Qosidah Burdah Menuntunku
Salerana Mundzir
Di tengah malam yang hening, ketika bintang-bintang berkelip seperti lampu-lampu harapan, aku duduk merenung dengan sebuah buku di pangkuanku. Halaman-halaman itu bercerita tentang cinta, kerinduan, dan kerinduan yang mendalam pada Sang Nabi. Itulah Burdah, syair agung karya Al-Busiri, yang meresap ke dalam jiwa dan menggetarkan hatiku.
Setiap baitnya seperti embun pagi yang menyejukkan, menyentuh relung terdalam dari hatiku yang kadang merasa gersang. Kata-kata yang terangkai dalam Burdah bagaikan aliran sungai yang membawa kedamaian, mengalir lembut menembus diriku, membangkitkan semangat cinta yang telah lama tidur.
Dalam setiap syair, aku menemukan puisi yang tak hanya indah, tetapi juga sarat akan makna.
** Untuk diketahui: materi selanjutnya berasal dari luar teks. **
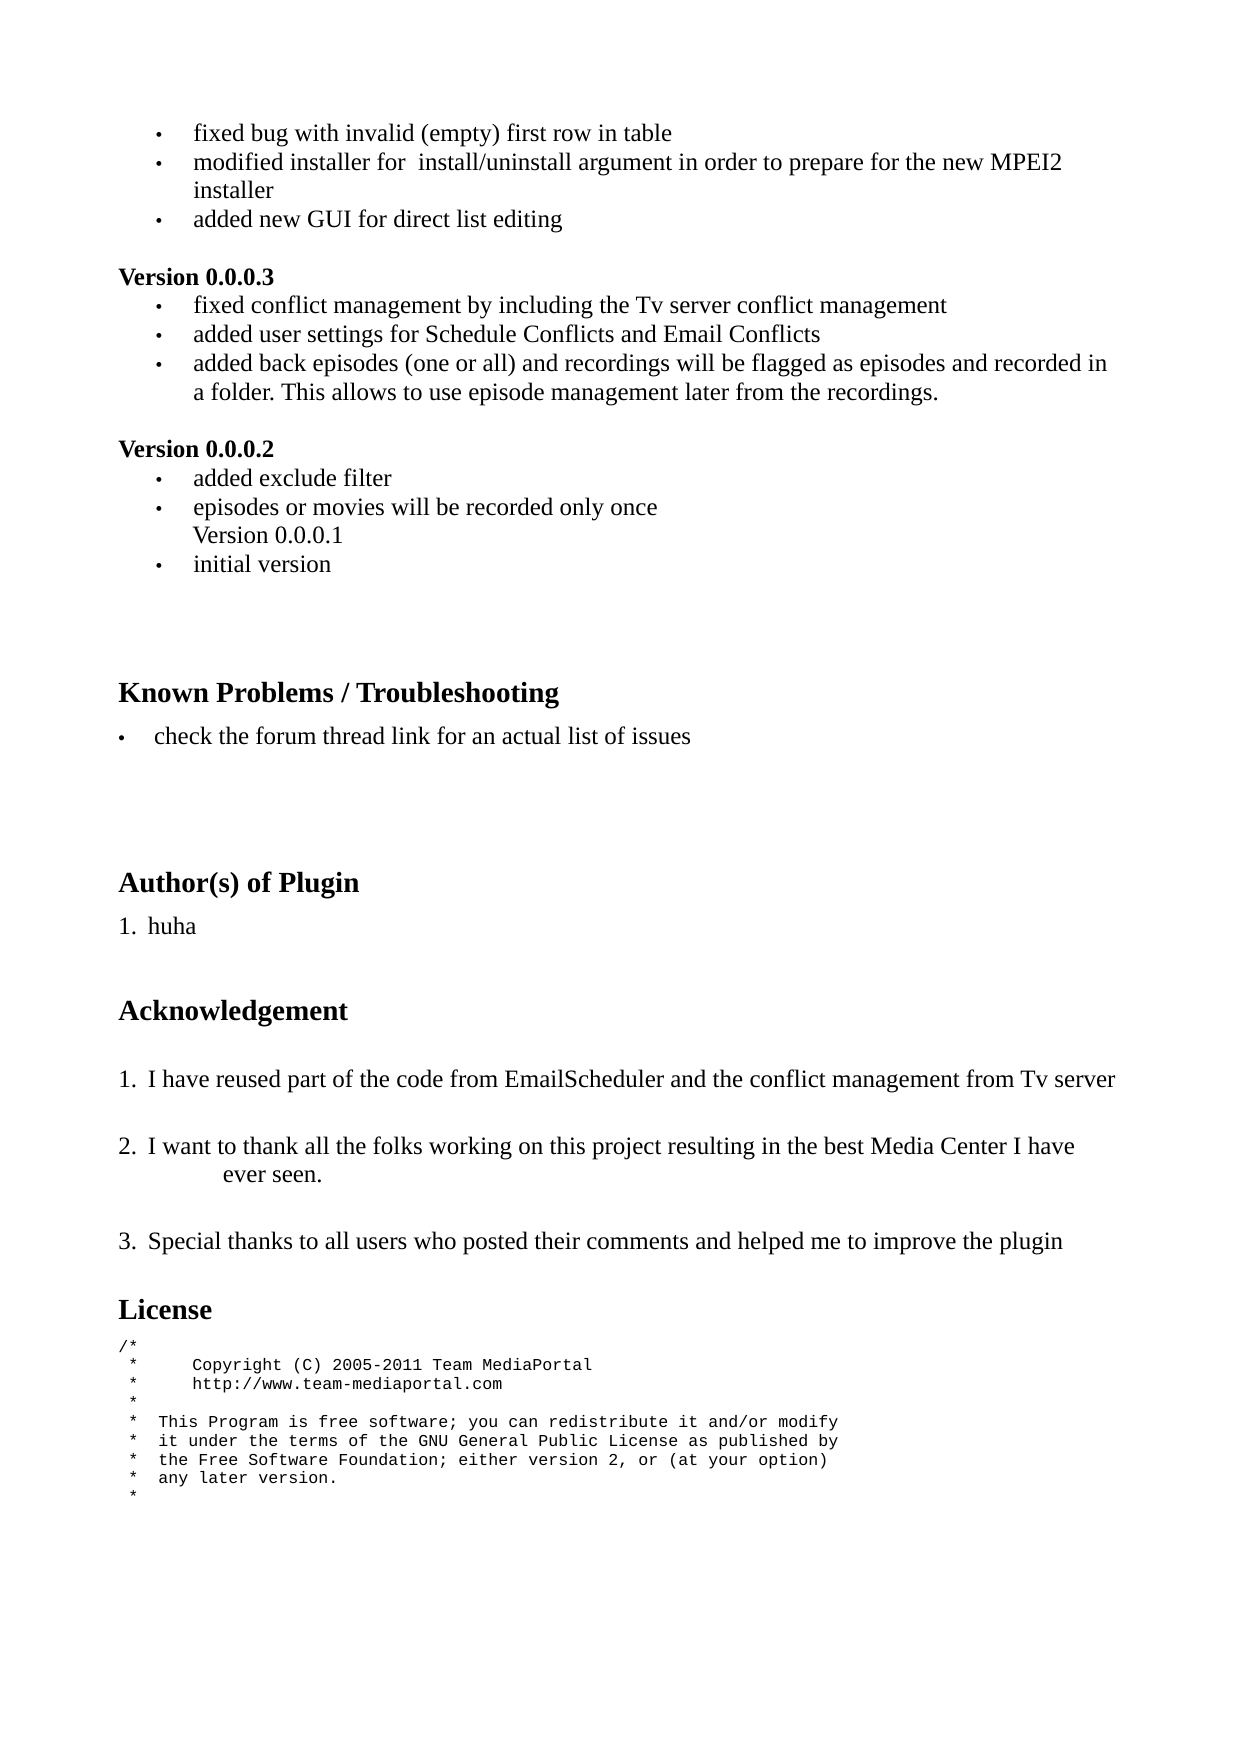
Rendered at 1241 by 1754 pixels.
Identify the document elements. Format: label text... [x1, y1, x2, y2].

list check the forum thread link for an actual list of issues [118, 721, 1122, 750]
list fixed conflict management by including the Tv server conflict management [156, 291, 1122, 319]
list I want to thank all the folks working on this project resulting in the best Media Center I have ever seen. [118, 1131, 1122, 1188]
text License [118, 1292, 1122, 1326]
text Version 0.0.0.2 [118, 434, 1122, 463]
text * This Program is free software; you can redistribute it and/or modify [118, 1413, 1122, 1432]
text /* [118, 1338, 1122, 1357]
list added new GUI for direct list editing [156, 204, 1122, 233]
text Author(s) of Plugin [118, 865, 1122, 898]
text Known Problems / Troubleshooting [118, 675, 1122, 709]
text Acknowledgement [118, 993, 1122, 1027]
list modified installer for install/uninstall argument in order to prepare for the new MPEI2 installer [156, 147, 1122, 204]
list added user settings for Schedule Conflicts and Email Conflicts [156, 319, 1122, 348]
list added back episodes (one or all) and recordings will be flagged as episodes and recorded in a folder. This allows to use episode management later from the recordings. [156, 348, 1122, 406]
list episodes or movies will be recorded only once [156, 492, 1122, 521]
text * http://www.team-mediaportal.com [118, 1376, 1122, 1395]
text Version 0.0.0.3 [118, 262, 1122, 291]
list initial version [156, 549, 1122, 578]
text * [118, 1395, 1122, 1413]
list Special thanks to all users who posted their comments and helped me to improve the plugin [118, 1226, 1122, 1254]
text Version 0.0.0.1 [118, 521, 1122, 549]
list added exclude filter [156, 463, 1122, 492]
list fixed bug with invalid (empty) first row in table [156, 118, 1122, 147]
list huha [118, 911, 1122, 940]
text * it under the terms of the GNU General Public License as published by [118, 1432, 1122, 1451]
list I have reused part of the code from EmailScheduler and the conflict management from Tv server [118, 1064, 1122, 1093]
text * [118, 1489, 1122, 1508]
text * Copyright (C) 2005-2011 Team MediaPortal [118, 1357, 1122, 1376]
text * the Free Software Foundation; either version 2, or (at your option) [118, 1451, 1122, 1470]
text * any later version. [118, 1470, 1122, 1489]
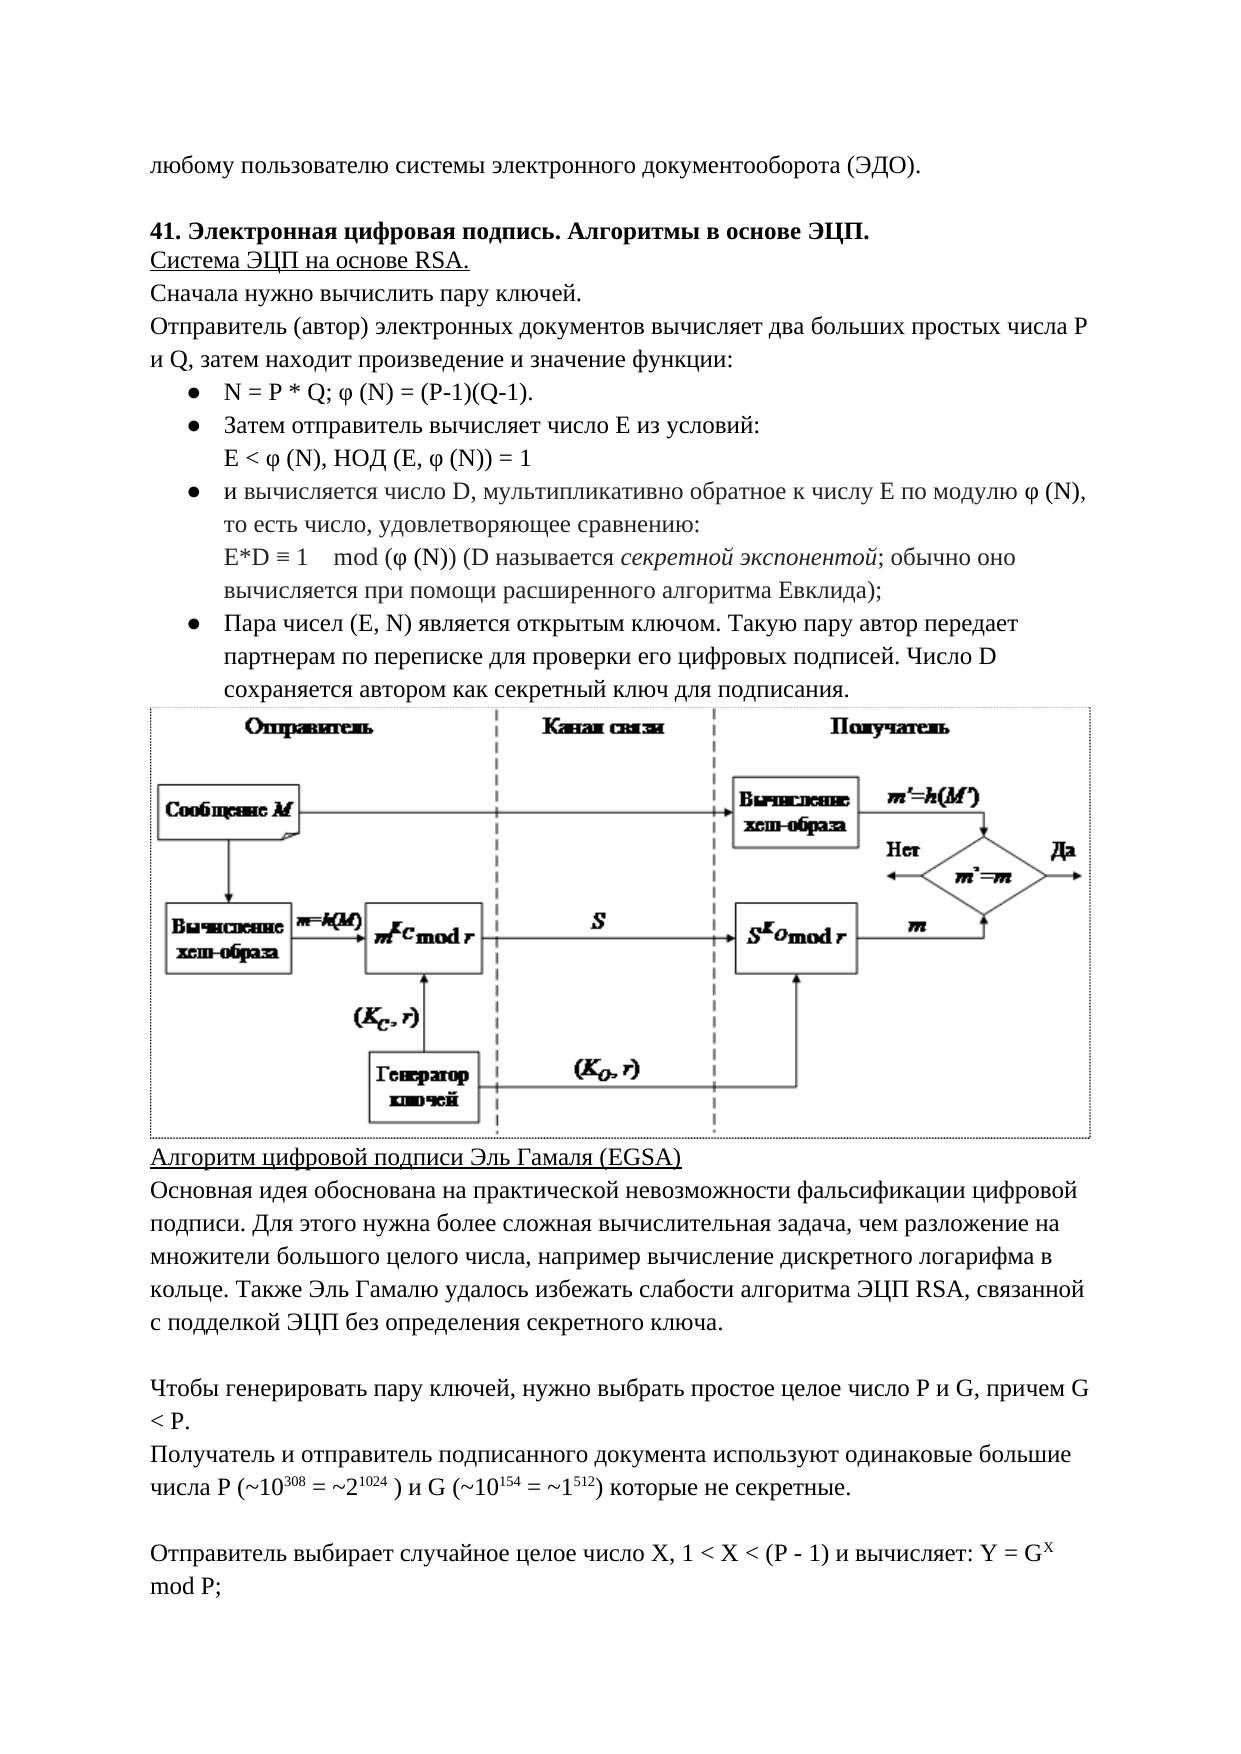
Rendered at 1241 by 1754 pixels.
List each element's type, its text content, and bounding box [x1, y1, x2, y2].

text Алгоритм цифровой подписи Эль Гамаля (EGSA) [150, 1142, 1090, 1171]
list Пара чисел (E, N) является открытым ключом. Такую пару автор передает партнерам по переписке для проверки его цифровых подписей. Число D сохраняется автором как секретный ключ для подписания. [186, 608, 1090, 703]
text любому пользователю системы электронного документооборота (ЭДО). [150, 150, 1090, 179]
text Система ЭЦП на основе RSA. [150, 245, 1090, 273]
text Основная идея обоснована на практической невозможности фальсификации цифровой подписи. Для этого нужна более сложная вычислительная задача, чем разложение на множители большого целого числа, например вычисление дискретного логарифма в кольце. Также Эль Гамалю удалось избежать слабости алгоритма ЭЦП RSA, связанной с подделкой ЭЦП без определения секретного ключа. [150, 1175, 1090, 1336]
text Отправитель выбирает случайное целое число X, 1 < X < (P - 1) и вычисляет: Y = GX mod P; [150, 1538, 1090, 1600]
text Чтобы генерировать пару ключей, нужно выбрать простое целое число P и G, причем G < P. [150, 1373, 1090, 1435]
text E*D ≡ 1 mod (φ (N)) (D называется секретной экспонентой; обычно оно вычисляется при помощи расширенного алгоритма Евклида); [224, 542, 1090, 604]
list и вычисляется число D, мультипликативно обратное к числу E по модулю φ (N), то есть число, удовлетворяющее сравнению: [186, 476, 1090, 538]
list Затем отправитель вычисляет число Е из условий: [186, 410, 1090, 439]
title 41. Электронная цифровая подпись. Алгоритмы в основе ЭЦП. [150, 216, 1090, 245]
text Получатель и отправитель подписанного документа используют одинаковые большие числа P (~10308 = ~21024 ) и G (~10154 = ~1512) которые не секретные. [150, 1439, 1090, 1501]
text Е < φ (N), НОД (Е, φ (N)) = 1 [224, 443, 1090, 472]
picture [150, 707, 1091, 1139]
list N = P * Q; φ (N) = (Р-1)(Q-1). [186, 377, 1090, 406]
text Сначала нужно вычислить пару ключей. [150, 278, 1090, 307]
text Отправитель (автор) электронных документов вычисляет два больших простых числа P и Q, затем находит произведение и значение функции: [150, 311, 1090, 373]
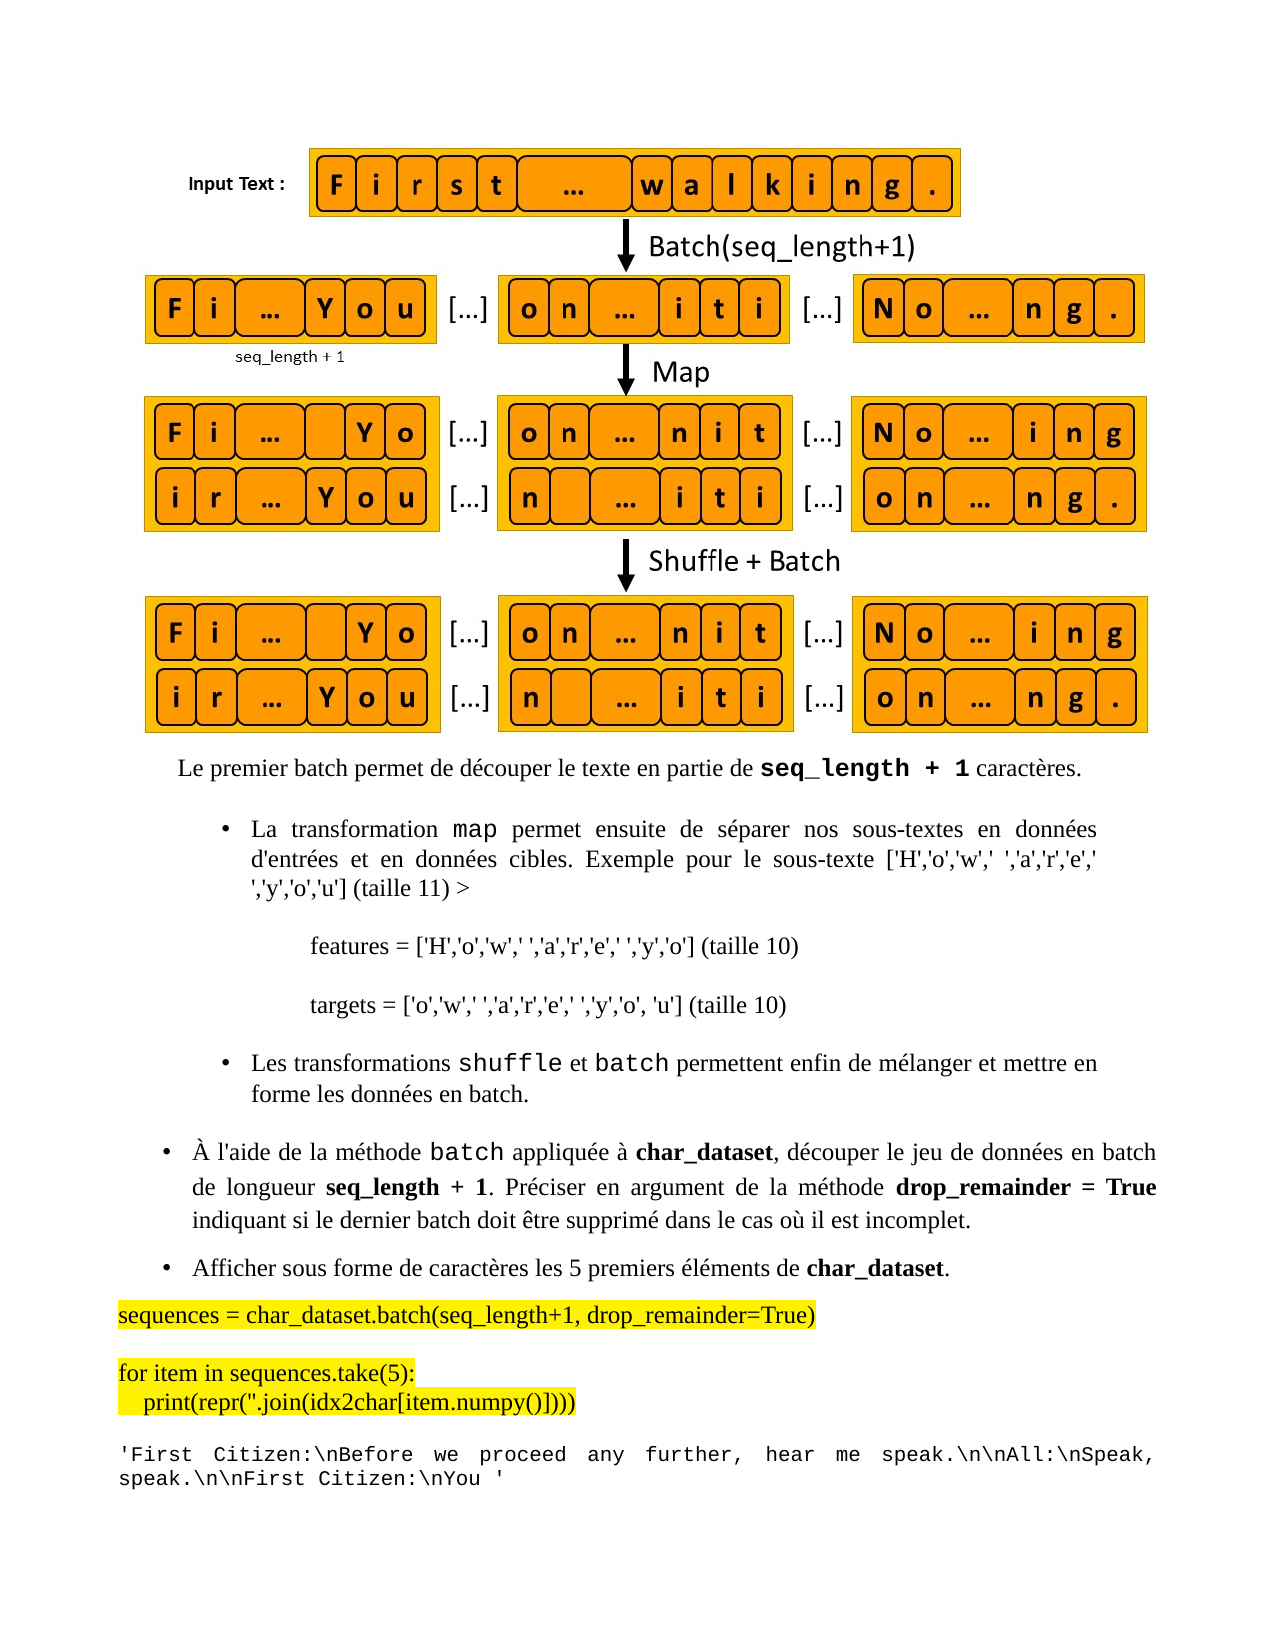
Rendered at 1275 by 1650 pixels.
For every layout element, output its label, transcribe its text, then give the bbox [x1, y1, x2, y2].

text for item in sequences.take(5): [118, 1358, 1157, 1387]
list Afficher sous forme de caractères les 5 premiers éléments de char_dataset. [162, 1253, 1157, 1281]
list À l'aide de la méthode batch appliquée à char_dataset, découper le jeu de données en batch de longueur seq_length + 1. Préciser en argument de la méthode drop_remainder = True indiquant si le dernier batch doit être supprimé dans le cas où il est incomplet. [162, 1137, 1157, 1234]
text 'First Citizen:\nBefore we proceed any further, hear me speak.\n\nAll:\nSpeak, speak.\n\nFirst Citizen:\nYou ' [118, 1444, 1157, 1491]
text print(repr(''.join(idx2char[item.numpy()]))) [118, 1387, 1157, 1415]
list features = ['H','o','w',' ','a','r','e',' ','y','o'] (taille 10) [280, 931, 1039, 960]
text Le premier batch permet de découper le texte en partie de seq_length + 1 caractères. [177, 754, 1098, 784]
list La transformation map permet ensuite de séparer nos sous-textes en données d'entrées et en données cibles. Exemple pour le sous-texte ['H','o','w',' ','a','r','e',' ','y','o','u'] (taille 11) > [221, 814, 1098, 902]
list targets = ['o','w',' ','a','r','e',' ','y','o', 'u'] (taille 10) [280, 990, 1039, 1018]
picture [118, 118, 1157, 754]
text sequences = char_dataset.batch(seq_length+1, drop_remainder=True) [118, 1300, 1157, 1329]
list Les transformations shuffle et batch permettent enfin de mélanger et mettre en forme les données en batch. [221, 1048, 1098, 1107]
Melalui penggambaran kecintaan yang mendalam terhadap Rasulullah, aku belajar bahwa cinta sejati tak mengenal batas. Ini adalah cinta yang tulus, yang dapat menyatukan hati dan jiwa dalam harmoni yang abadi.
Kekagumanku terus tumbuh, seolah setiap kata di dalamnya adalah nyanyian yang mendesirkan rasa rindu yang tak terkatakan. Dengan setiap bait yang kubaca, aku teringat akan perjalanan ruhani yang kutempuh, mengajak diriku untuk lebih mendalami arti cinta—cinta yang bukan hanya untuk manusia, tetapi juga untuk Sang Pencipta.
Burdah seakan berbicara padaku bahwa puisi adalah jembatan yang menghubungkan kita dengan yang Ilahi. Dalam keindahannya, aku menemukan arah dan tujuan.